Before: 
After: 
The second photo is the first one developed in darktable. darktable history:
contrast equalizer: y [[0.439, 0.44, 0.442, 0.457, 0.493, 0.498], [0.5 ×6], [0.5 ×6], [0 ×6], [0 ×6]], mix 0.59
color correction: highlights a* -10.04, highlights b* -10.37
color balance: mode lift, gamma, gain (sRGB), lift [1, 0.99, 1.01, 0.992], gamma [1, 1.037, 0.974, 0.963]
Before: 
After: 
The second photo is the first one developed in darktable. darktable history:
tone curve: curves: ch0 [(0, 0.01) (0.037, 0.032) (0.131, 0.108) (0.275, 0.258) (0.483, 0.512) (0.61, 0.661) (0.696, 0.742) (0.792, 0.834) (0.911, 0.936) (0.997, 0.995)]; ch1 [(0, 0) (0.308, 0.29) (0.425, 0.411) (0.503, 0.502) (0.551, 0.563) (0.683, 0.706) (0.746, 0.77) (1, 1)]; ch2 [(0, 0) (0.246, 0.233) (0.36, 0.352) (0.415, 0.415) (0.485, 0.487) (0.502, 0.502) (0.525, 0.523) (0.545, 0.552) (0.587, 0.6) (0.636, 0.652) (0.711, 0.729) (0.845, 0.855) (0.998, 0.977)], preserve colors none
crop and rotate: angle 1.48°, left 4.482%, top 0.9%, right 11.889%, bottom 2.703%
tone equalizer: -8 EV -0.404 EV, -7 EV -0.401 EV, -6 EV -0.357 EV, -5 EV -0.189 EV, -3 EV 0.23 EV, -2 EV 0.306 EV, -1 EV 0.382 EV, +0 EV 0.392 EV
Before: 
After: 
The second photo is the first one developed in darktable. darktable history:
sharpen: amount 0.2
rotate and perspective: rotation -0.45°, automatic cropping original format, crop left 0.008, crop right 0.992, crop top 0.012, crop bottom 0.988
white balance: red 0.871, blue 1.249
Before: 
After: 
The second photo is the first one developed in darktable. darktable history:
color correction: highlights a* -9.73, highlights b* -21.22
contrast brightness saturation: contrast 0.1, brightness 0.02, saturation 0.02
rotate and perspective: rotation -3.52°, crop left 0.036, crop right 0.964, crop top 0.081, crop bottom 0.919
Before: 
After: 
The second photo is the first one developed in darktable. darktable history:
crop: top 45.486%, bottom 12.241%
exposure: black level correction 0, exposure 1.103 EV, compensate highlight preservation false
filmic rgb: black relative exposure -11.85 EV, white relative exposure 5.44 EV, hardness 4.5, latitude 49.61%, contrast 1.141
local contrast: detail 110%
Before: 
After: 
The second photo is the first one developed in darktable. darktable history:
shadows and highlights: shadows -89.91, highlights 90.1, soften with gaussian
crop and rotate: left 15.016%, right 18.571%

▸ **WRITTEN REQUEST**
Copy out word for word everything from the beginning of the material down to the line containing "color correction: highlights a* -10.04, highlights", including that line.

▸ **SOLUTION BELOW**
Before: 
After: 
The second photo is the first one developed in darktable. darktable history:
contrast equalizer: y [[0.439, 0.44, 0.442, 0.457, 0.493, 0.498], [0.5 ×6], [0.5 ×6], [0 ×6], [0 ×6]], mix 0.59
color correction: highlights a* -10.04, highlights b* -10.37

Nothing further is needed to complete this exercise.